=== Begin Enclosure ===

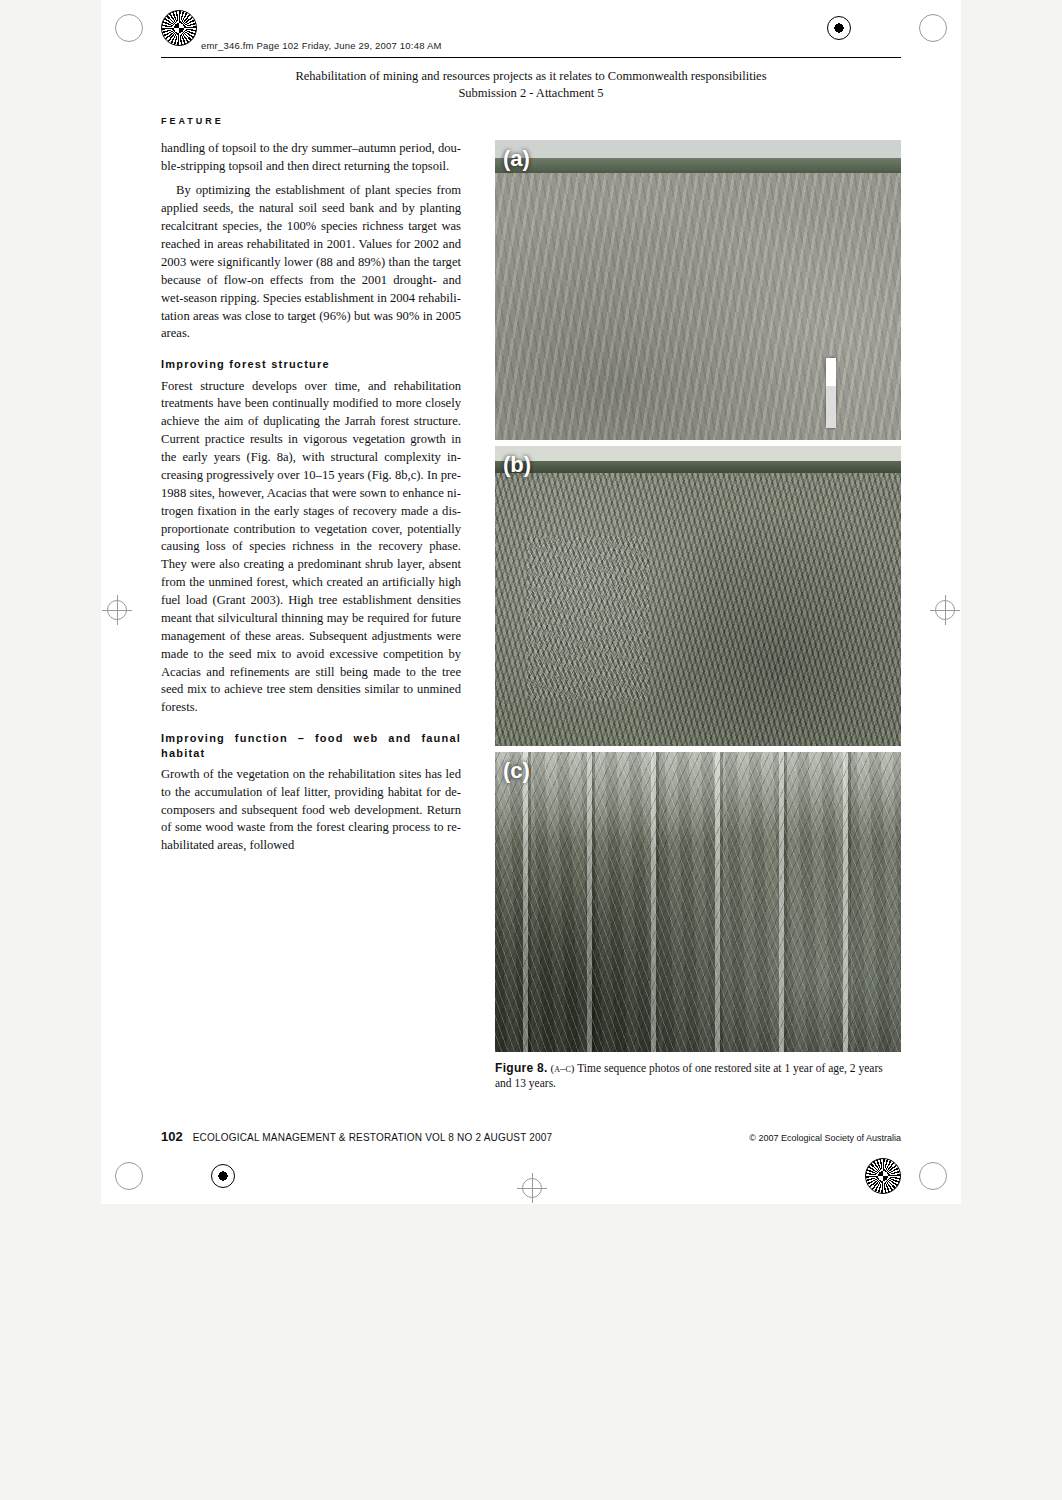emr_346.fm Page 102 Friday, June 29, 2007 10:48 AM
Rehabilitation of mining and resources projects as it relates to Commonwealth responsibilities
Submission 2 - Attachment 5
FEATURE
handling of topsoil to the dry summer–autumn period, double-stripping topsoil and then direct returning the topsoil.
By optimizing the establishment of plant species from applied seeds, the natural soil seed bank and by planting recalcitrant species, the 100% species richness target was reached in areas rehabilitated in 2001. Values for 2002 and 2003 were significantly lower (88 and 89%) than the target because of flow-on effects from the 2001 drought- and wet-season ripping. Species establishment in 2004 rehabilitation areas was close to target (96%) but was 90% in 2005 areas.
Improving forest structure
Forest structure develops over time, and rehabilitation treatments have been continually modified to more closely achieve the aim of duplicating the Jarrah forest structure. Current practice results in vigorous vegetation growth in the early years (Fig. 8a), with structural complexity increasing progressively over 10–15 years (Fig. 8b,c). In pre-1988 sites, however, Acacias that were sown to enhance nitrogen fixation in the early stages of recovery made a disproportionate contribution to vegetation cover, potentially causing loss of species richness in the recovery phase. They were also creating a predominant shrub layer, absent from the unmined forest, which created an artificially high fuel load (Grant 2003). High tree establishment densities meant that silvicultural thinning may be required for future management of these areas. Subsequent adjustments were made to the seed mix to avoid excessive competition by Acacias and refinements are still being made to the tree seed mix to achieve tree stem densities similar to unmined forests.
Improving function – food web and faunal habitat
Growth of the vegetation on the rehabilitation sites has led to the accumulation of leaf litter, providing habitat for decomposers and subsequent food web development. Return of some wood waste from the forest clearing process to rehabilitated areas, followed
(a)
(b)
(c)
Figure 8. (a–c) Time sequence photos of one restored site at 1 year of age, 2 years and 13 years.
102 ECOLOGICAL MANAGEMENT & RESTORATION VOL 8 NO 2 AUGUST 2007
© 2007 Ecological Society of Australia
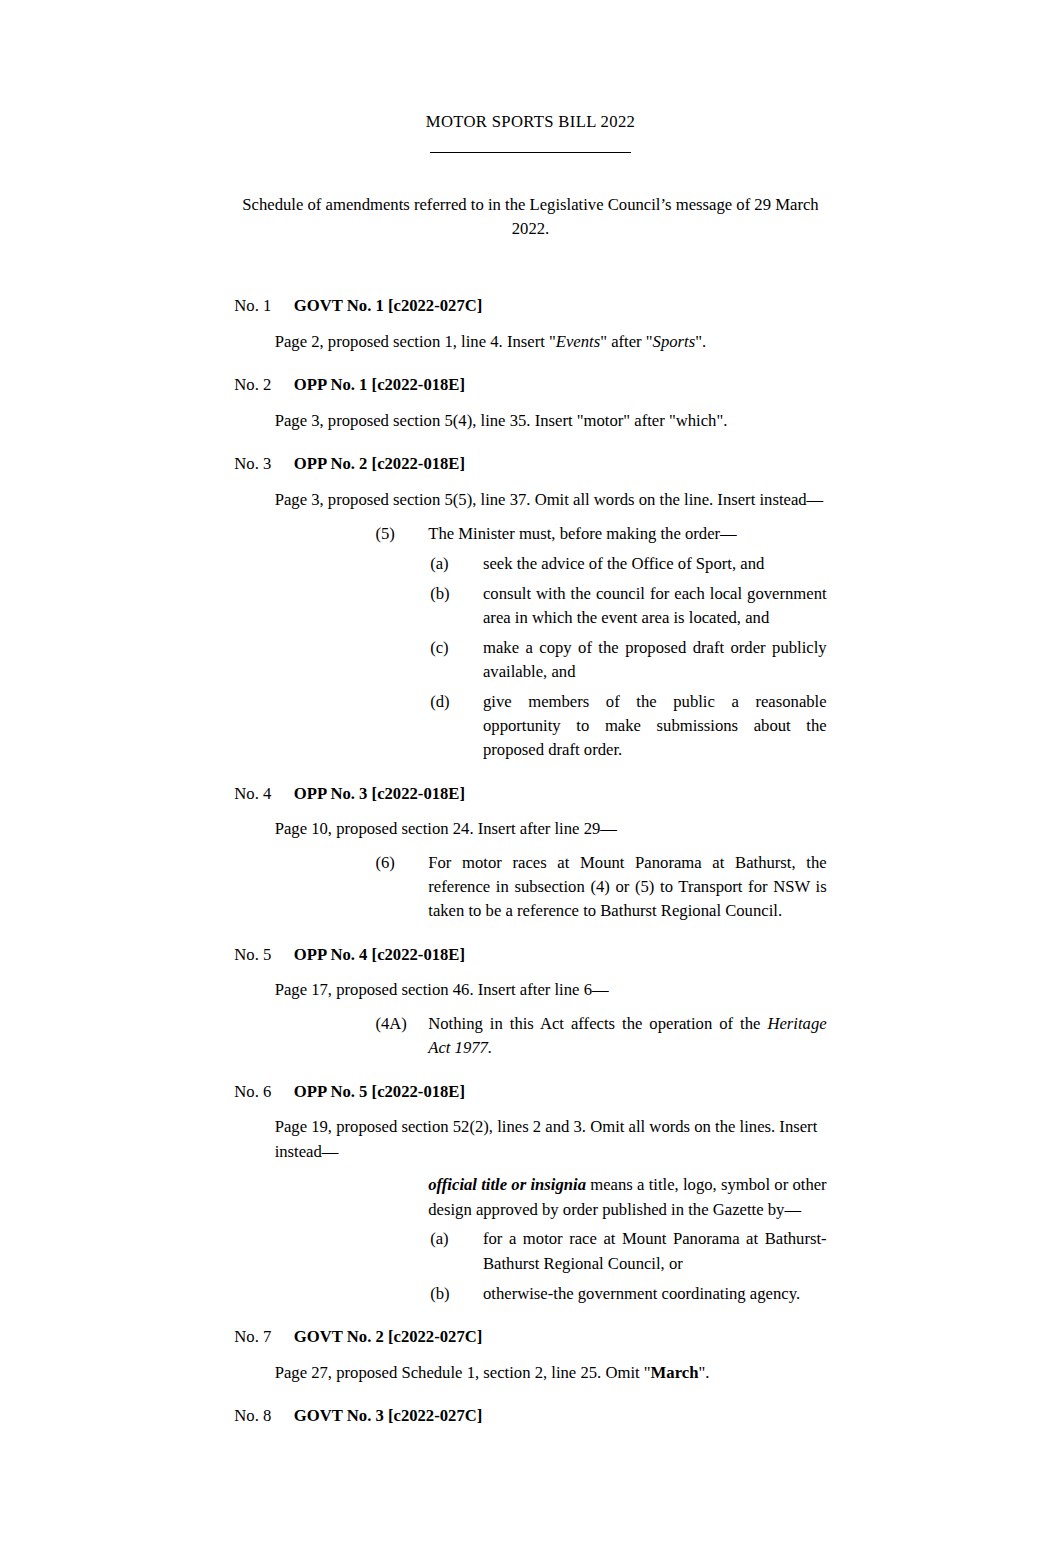MOTOR SPORTS BILL 2022
Schedule of amendments referred to in the Legislative Council’s message of 29 March 2022.
No. 1 GOVT No. 1 [c2022-027C]
Page 2, proposed section 1, line 4. Insert "Events" after "Sports".
No. 2 OPP No. 1 [c2022-018E]
Page 3, proposed section 5(4), line 35. Insert "motor" after "which".
No. 3 OPP No. 2 [c2022-018E]
Page 3, proposed section 5(5), line 37. Omit all words on the line. Insert instead—
(5) The Minister must, before making the order—
(a) seek the advice of the Office of Sport, and
(b) consult with the council for each local government area in which the event area is located, and
(c) make a copy of the proposed draft order publicly available, and
(d) give members of the public a reasonable opportunity to make submissions about the proposed draft order.
No. 4 OPP No. 3 [c2022-018E]
Page 10, proposed section 24. Insert after line 29—
(6) For motor races at Mount Panorama at Bathurst, the reference in subsection (4) or (5) to Transport for NSW is taken to be a reference to Bathurst Regional Council.
No. 5 OPP No. 4 [c2022-018E]
Page 17, proposed section 46. Insert after line 6—
(4A) Nothing in this Act affects the operation of the Heritage Act 1977.
No. 6 OPP No. 5 [c2022-018E]
Page 19, proposed section 52(2), lines 2 and 3. Omit all words on the lines. Insert instead—
official title or insignia means a title, logo, symbol or other design approved by order published in the Gazette by—
(a) for a motor race at Mount Panorama at Bathurst-Bathurst Regional Council, or
(b) otherwise-the government coordinating agency.
No. 7 GOVT No. 2 [c2022-027C]
Page 27, proposed Schedule 1, section 2, line 25. Omit "March".
No. 8 GOVT No. 3 [c2022-027C]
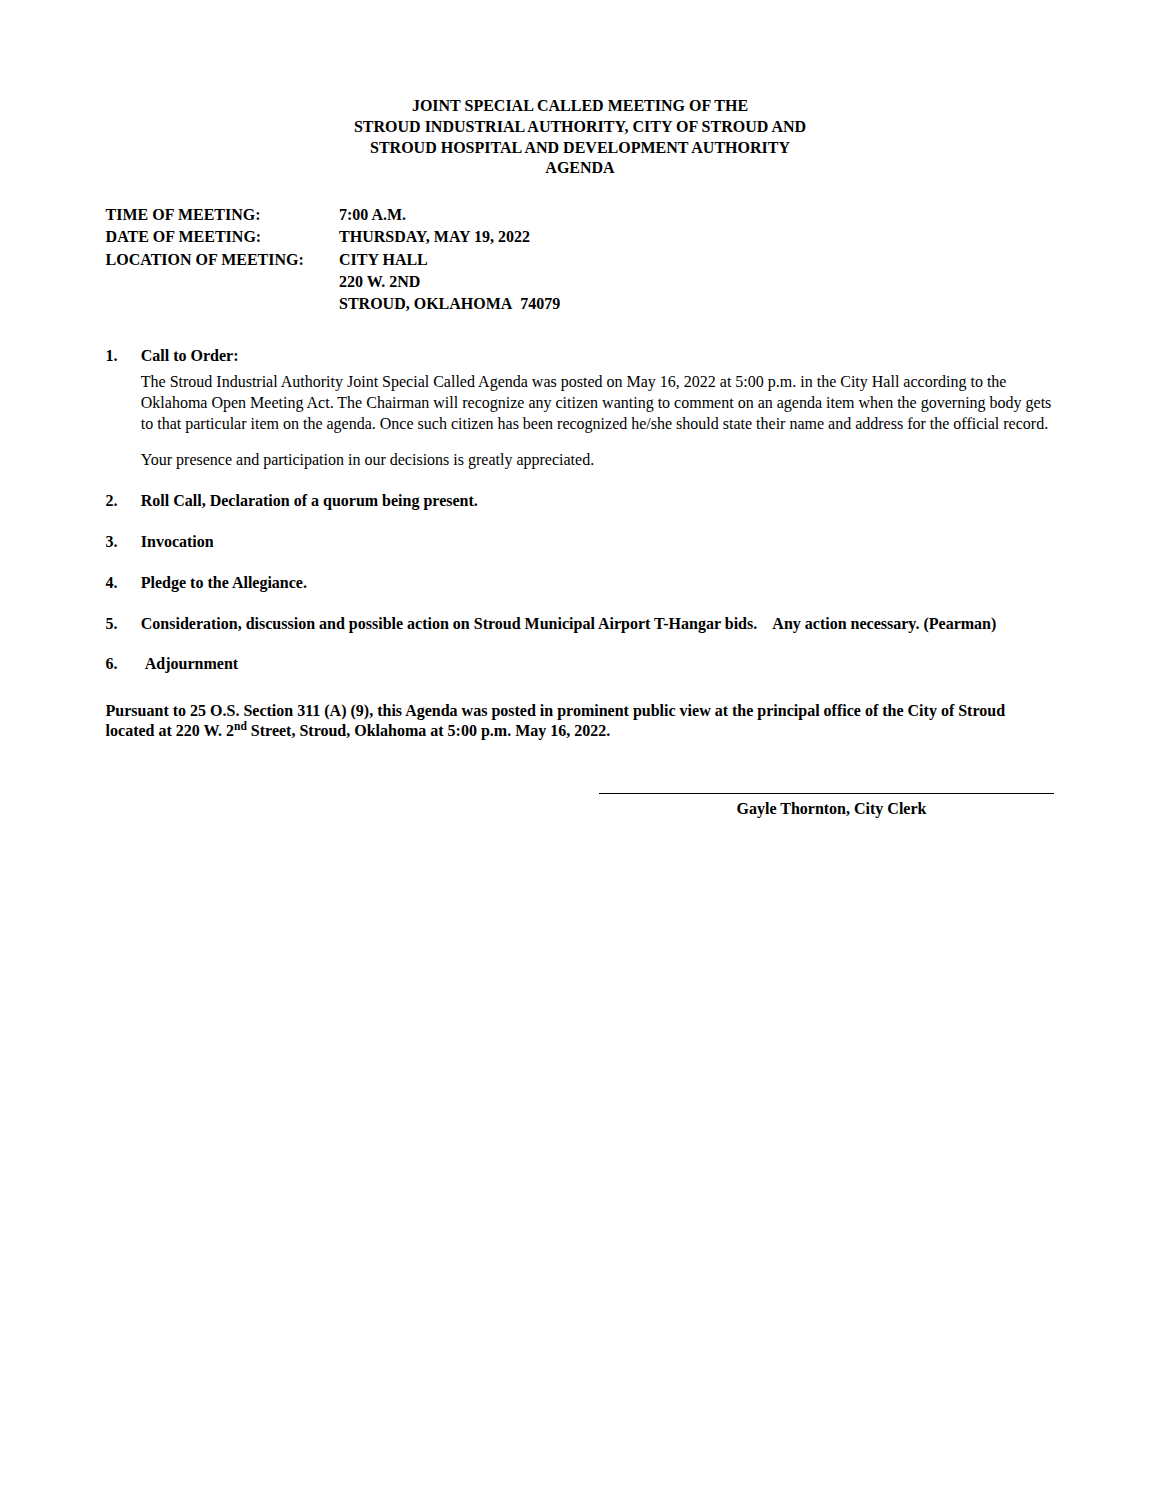JOINT SPECIAL CALLED MEETING OF THE
STROUD INDUSTRIAL AUTHORITY, CITY OF STROUD AND
STROUD HOSPITAL AND DEVELOPMENT AUTHORITY
AGENDA
| TIME OF MEETING: | 7:00 A.M. |
| DATE OF MEETING: | THURSDAY, MAY 19, 2022 |
| LOCATION OF MEETING: | CITY HALL |
| | 220 W. 2ND |
| | STROUD, OKLAHOMA 74079 |
1. Call to Order:
The Stroud Industrial Authority Joint Special Called Agenda was posted on May 16, 2022 at 5:00 p.m. in the City Hall according to the Oklahoma Open Meeting Act. The Chairman will recognize any citizen wanting to comment on an agenda item when the governing body gets to that particular item on the agenda. Once such citizen has been recognized he/she should state their name and address for the official record.
Your presence and participation in our decisions is greatly appreciated.
2. Roll Call, Declaration of a quorum being present.
3. Invocation
4. Pledge to the Allegiance.
5. Consideration, discussion and possible action on Stroud Municipal Airport T-Hangar bids. Any action necessary. (Pearman)
6. Adjournment
Pursuant to 25 O.S. Section 311 (A) (9), this Agenda was posted in prominent public view at the principal office of the City of Stroud located at 220 W. 2nd Street, Stroud, Oklahoma at 5:00 p.m. May 16, 2022.
Gayle Thornton, City Clerk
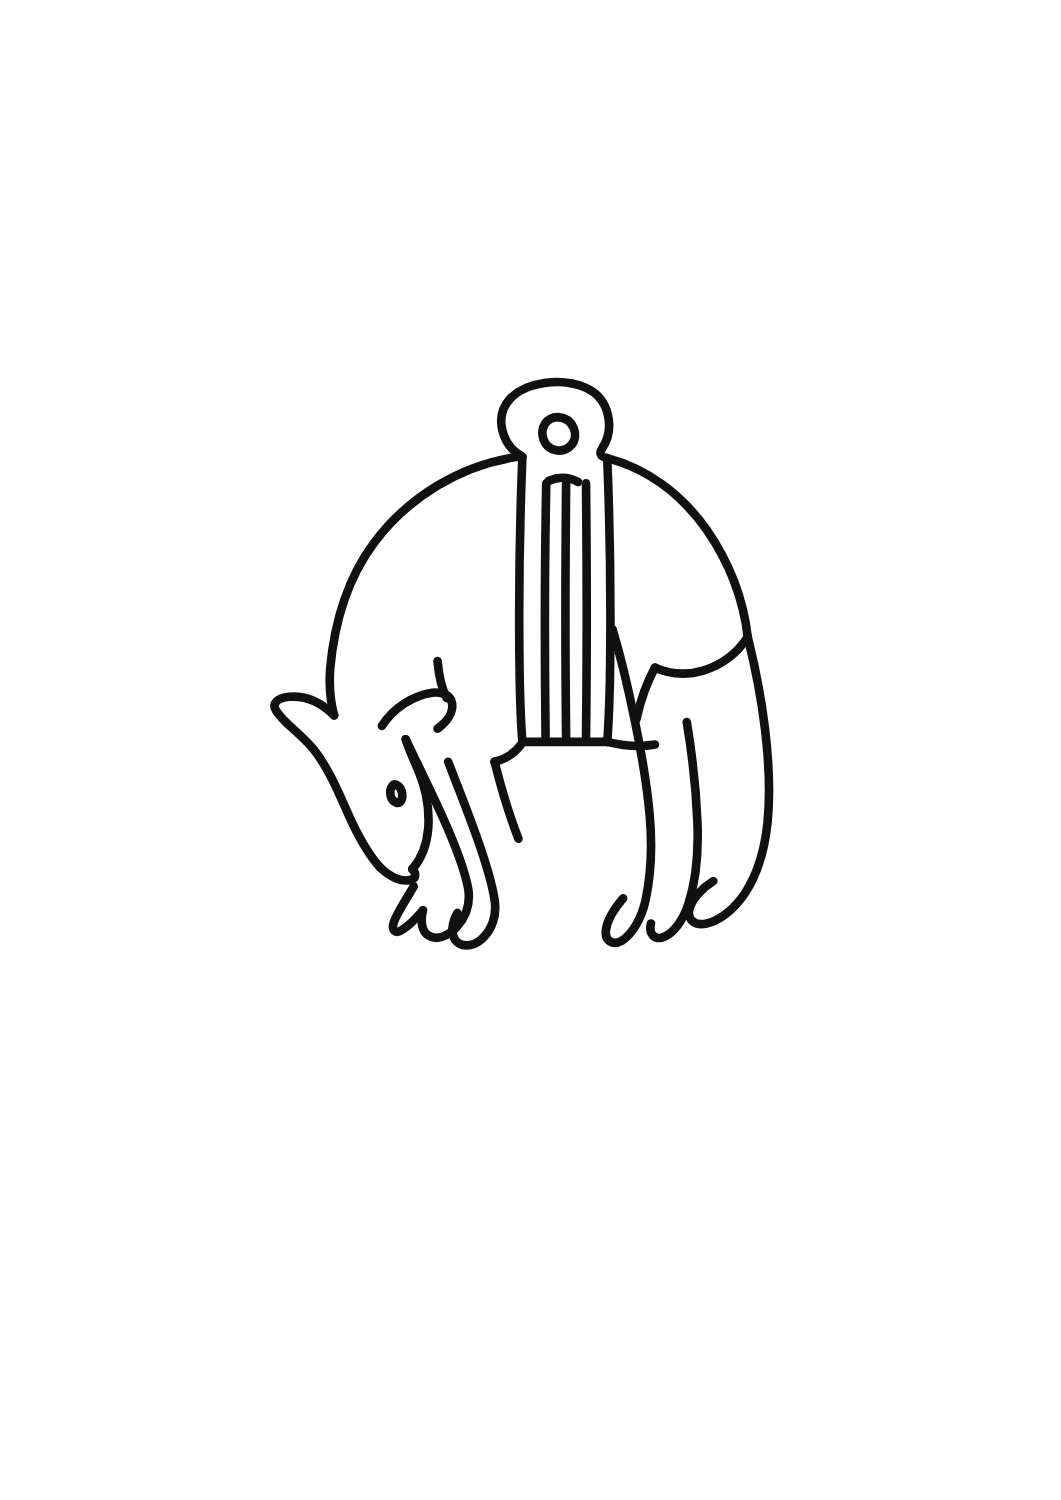Black ink line drawing of a four-legged animal with its head lowered to the ground A simple hand-drawn outline in black ink on white: an arched-backed quadruped, head bent down toward the ground, with a small pointed ear, a dot for an eye, and a tall striped vertical band rising from its back ending in a rounded loop with a small oval opening.
Hand-drawn ink illustration of a grazing animal with a striped vertical band and looped top.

=== End Enclosure ===

## Directions
Retype the data above in full, exactly as it stands, and skip any image.

## Written answer
emr_346.fm Page 102 Friday, June 29, 2007 10:48 AM
Rehabilitation of mining and resources projects as it relates to Commonwealth responsibilities
Submission 2 - Attachment 5
FEATURE
handling of topsoil to the dry summer–autumn period, double-stripping topsoil and then direct returning the topsoil.
By optimizing the establishment of plant species from applied seeds, the natural soil seed bank and by planting recalcitrant species, the 100% species richness target was reached in areas rehabilitated in 2001. Values for 2002 and 2003 were significantly lower (88 and 89%) than the target because of flow-on effects from the 2001 drought- and wet-season ripping. Species establishment in 2004 rehabilitation areas was close to target (96%) but was 90% in 2005 areas.
Improving forest structure
Forest structure develops over time, and rehabilitation treatments have been continually modified to more closely achieve the aim of duplicating the Jarrah forest structure. Current practice results in vigorous vegetation growth in the early years (Fig. 8a), with structural complexity increasing progressively over 10–15 years (Fig. 8b,c). In pre-1988 sites, however, Acacias that were sown to enhance nitrogen fixation in the early stages of recovery made a disproportionate contribution to vegetation cover, potentially causing loss of species richness in the recovery phase. They were also creating a predominant shrub layer, absent from the unmined forest, which created an artificially high fuel load (Grant 2003). High tree establishment densities meant that silvicultural thinning may be required for future management of these areas. Subsequent adjustments were made to the seed mix to avoid excessive competition by Acacias and refinements are still being made to the tree seed mix to achieve tree stem densities similar to unmined forests.
Improving function – food web and faunal habitat
Growth of the vegetation on the rehabilitation sites has led to the accumulation of leaf litter, providing habitat for decomposers and subsequent food web development. Return of some wood waste from the forest clearing process to rehabilitated areas, followed
(a)
(b)
(c)
Figure 8. (a–c) Time sequence photos of one restored site at 1 year of age, 2 years and 13 years.
102 ECOLOGICAL MANAGEMENT & RESTORATION VOL 8 NO 2 AUGUST 2007
© 2007 Ecological Society of Australia
MOTOR SPORTS BILL 2022
Schedule of amendments referred to in the Legislative Council’s message of 29 March 2022.
No. 1 GOVT No. 1 [c2022-027C]
Page 2, proposed section 1, line 4. Insert "Events" after "Sports".
No. 2 OPP No. 1 [c2022-018E]
Page 3, proposed section 5(4), line 35. Insert "motor" after "which".
No. 3 OPP No. 2 [c2022-018E]
Page 3, proposed section 5(5), line 37. Omit all words on the line. Insert instead—
(5) The Minister must, before making the order—
(a) seek the advice of the Office of Sport, and
(b) consult with the council for each local government area in which the event area is located, and
(c) make a copy of the proposed draft order publicly available, and
(d) give members of the public a reasonable opportunity to make submissions about the proposed draft order.
No. 4 OPP No. 3 [c2022-018E]
Page 10, proposed section 24. Insert after line 29—
(6) For motor races at Mount Panorama at Bathurst, the reference in subsection (4) or (5) to Transport for NSW is taken to be a reference to Bathurst Regional Council.
No. 5 OPP No. 4 [c2022-018E]
Page 17, proposed section 46. Insert after line 6—
(4A) Nothing in this Act affects the operation of the Heritage Act 1977.
No. 6 OPP No. 5 [c2022-018E]
Page 19, proposed section 52(2), lines 2 and 3. Omit all words on the lines. Insert instead—
official title or insignia means a title, logo, symbol or other design approved by order published in the Gazette by—
(a) for a motor race at Mount Panorama at Bathurst-Bathurst Regional Council, or
(b) otherwise-the government coordinating agency.
No. 7 GOVT No. 2 [c2022-027C]
Page 27, proposed Schedule 1, section 2, line 25. Omit "March".
No. 8 GOVT No. 3 [c2022-027C]
JOINT SPECIAL CALLED MEETING OF THE
STROUD INDUSTRIAL AUTHORITY, CITY OF STROUD AND
STROUD HOSPITAL AND DEVELOPMENT AUTHORITY
AGENDA
| TIME OF MEETING: | 7:00 A.M. |
| DATE OF MEETING: | THURSDAY, MAY 19, 2022 |
| LOCATION OF MEETING: | CITY HALL |
| | 220 W. 2ND |
| | STROUD, OKLAHOMA 74079 |
1. Call to Order:
The Stroud Industrial Authority Joint Special Called Agenda was posted on May 16, 2022 at 5:00 p.m. in the City Hall according to the Oklahoma Open Meeting Act. The Chairman will recognize any citizen wanting to comment on an agenda item when the governing body gets to that particular item on the agenda. Once such citizen has been recognized he/she should state their name and address for the official record.
Your presence and participation in our decisions is greatly appreciated.
2. Roll Call, Declaration of a quorum being present.
3. Invocation
4. Pledge to the Allegiance.
5. Consideration, discussion and possible action on Stroud Municipal Airport T-Hangar bids. Any action necessary. (Pearman)
6. Adjournment
Pursuant to 25 O.S. Section 311 (A) (9), this Agenda was posted in prominent public view at the principal office of the City of Stroud located at 220 W. 2nd Street, Stroud, Oklahoma at 5:00 p.m. May 16, 2022.
Gayle Thornton, City Clerk
Black ink line drawing of a four-legged animal with its head lowered to the ground A simple hand-drawn outline in black ink on white: an arched-backed quadruped, head bent down toward the ground, with a small pointed ear, a dot for an eye, and a tall striped vertical band rising from its back ending in a rounded loop with a small oval opening.
Hand-drawn ink illustration of a grazing animal with a striped vertical band and looped top.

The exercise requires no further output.